Comprehensive documentation is available in the `docs/` directory:

- **[Architecture Overview](docs/architecture.md)** - System design and component interaction
- **[MCP Context Guide](docs/mcp-context.md)** - Understanding the MCP Context system, testing approaches, and best practices
- **[Distribution Guide](DISTRIBUTION.md)** - Complete guide for packaging and distributing with uvx
- **[Story Documentation](docs/stories/)** - Epic and user story specifications
- **[Discovery Examples](docs/web_discovery/)** - Sample website discovery outputs

## Configuration

### Environment Setup

1. **Optional**: Copy `.env.template` to `.env` and configure your environment:
   ```bash
   # LLM API Keys (for future AI-powered analysis features)
   OPENAI_API_KEY=your_openai_key_here
   ANTHROPIC_API_KEY=your_anthropic_key_here
   GEMINI_API_KEY=your_gemini_key_here

   # Discovery settings
   DISCOVERY_TIMEOUT=60
   DISCOVERY_MAX_DEPTH=3
   OUTPUT_ROOT=docs/web_discovery
   ```

2. **Install Playwright browsers** (optional, for enhanced crawling):
   ```bash
   uv run playwright install
   ```

### Configuration Management

- **Check current configuration**: Use the `show_config` tool to inspect active settings
  ```bash
  python scripts/test_mcp_client.py show_config
  ```

- **Health monitoring**: Get comprehensive system status
  ```bash
  python scripts/test_mcp_client.py health_check
  ```

- **Validate dependencies**: Check Playwright browser installations
  ```bash
  python scripts/test_mcp_client.py validate_dependencies
  ```

Default settings and configuration documentation are in `docs/stories/1.3.basic-configuration-management.md`.
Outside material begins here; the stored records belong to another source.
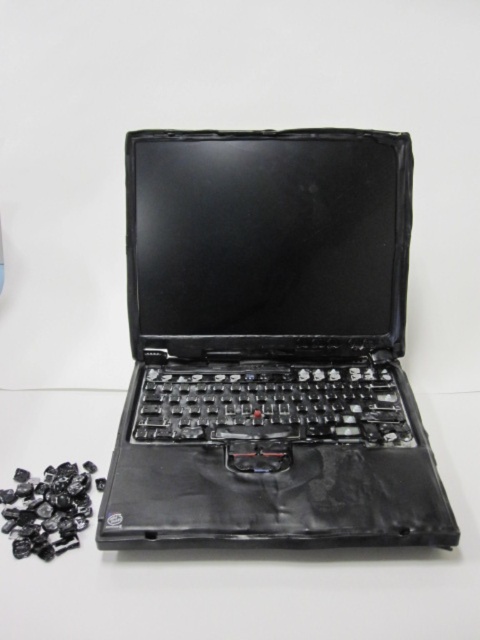
Can you confirm if matte black laptop at center is positioned to the right of black plastic keyboard at lower center?

Correct, you'll find matte black laptop at center to the right of black plastic keyboard at lower center.

Which of these two, matte black laptop at center or black plastic keyboard at lower center, stands shorter?

With less height is black plastic keyboard at lower center.

Is point (299, 220) behind point (295, 625)?

Yes, point (299, 220) is farther from viewer.

You are a GUI agent. You are given a task and a screenshot of the screen. Output one action in this format:
    pyautogui.click(x=<x>, y=<y>)
    Task: Click on the matte black laptop at center
    The image size is (480, 640).
    Given the screenshot: What is the action you would take?
    pyautogui.click(x=269, y=346)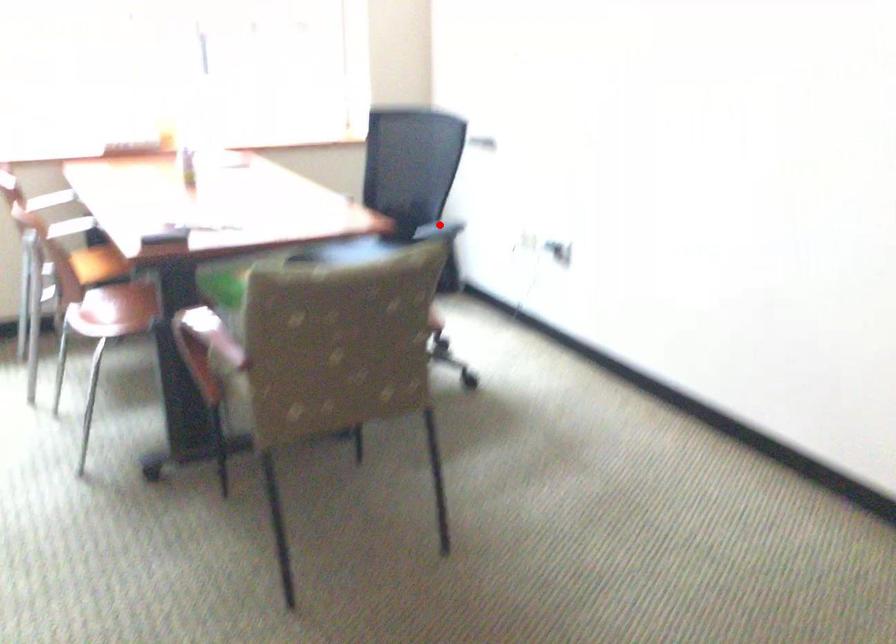
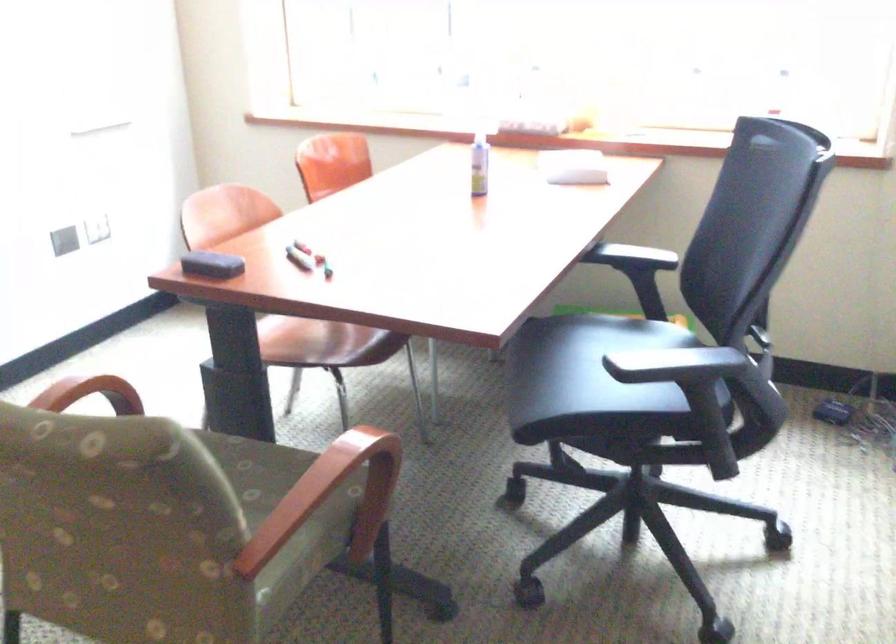
Question: A red point is marked in image1. In image2, is the corresponding 3D point closer to the camera or farther? Reply with the corresponding letter.

Choices:
 (A) The corresponding 3D point is closer.
 (B) The corresponding 3D point is farther.

Answer: (A)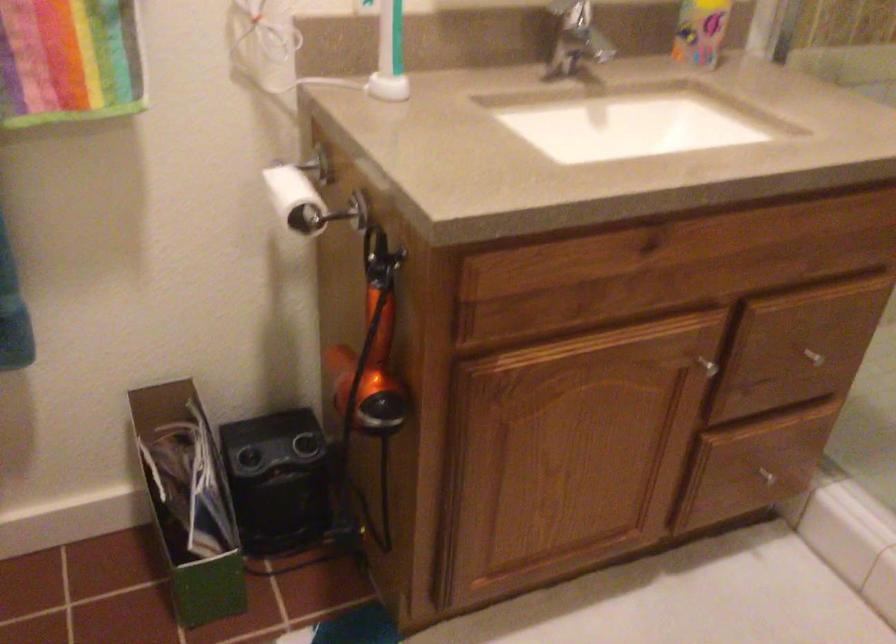
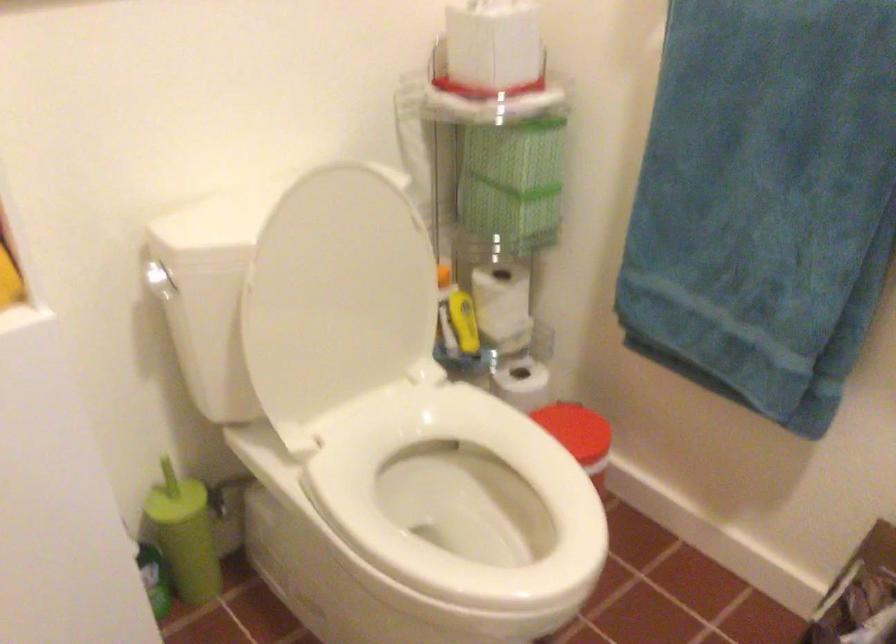
Question: How did the camera likely rotate?

Choices:
 (A) Left
 (B) Right
 (C) Up
 (D) Down

Answer: (A)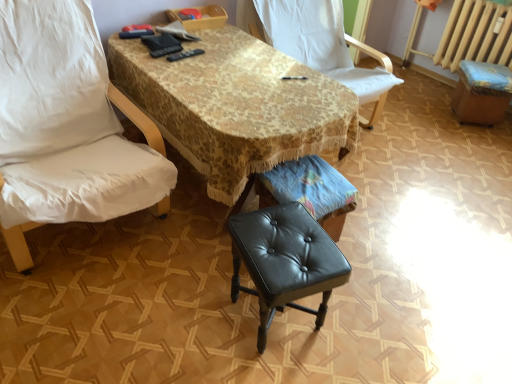
You are a GUI agent. You are given a task and a screenshot of the screen. Output one action in this format:
    pyautogui.click(x=<x>, y=<y>)
    Task: Click on the free space above black leather bar stool at lower right (from a real-world perspective)
    The image size is (512, 384).
    Given the screenshot: What is the action you would take?
    pyautogui.click(x=490, y=68)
## Website Discovery Features

The server provides comprehensive website discovery capabilities:

### Discovery Methods
- **Sitemap parsing** - Automatically finds and parses XML sitemaps
- **Robots.txt analysis** - Extracts allowed/disallowed paths and additional sitemaps
- **Intelligent crawling** - Discovers internal pages, external links, and static assets

### Output Formats
- **JSON inventory** - Machine-readable site structure data
- **YAML inventory** - Human-readable site structure overview
- **Project metadata** - Discovery configuration and statistics

### Quick Start Examples

```bash
# Discover a website structure
python scripts/test_discovery_direct.py https://example.com

# Discover with comprehensive output
python scripts/manual_test.py discover https://context7.com
```

Discovery results are stored in `docs/web_discovery/` with timestamped project folders containing:
- `discovery/inventory.json` - Complete site structure
- `discovery/inventory.yaml` - Human-readable overview
- `metadata.json` - Project configuration and stats

## Continuous Integration

GitHub Actions workflow in `.github/workflows/ci.yml` runs linting, typing, and tests against Python 3.11 using uv. The workflow keeps dependencies consistent with the local development setup.

## License

Distributed under the MIT License. See `LICENSE` for details.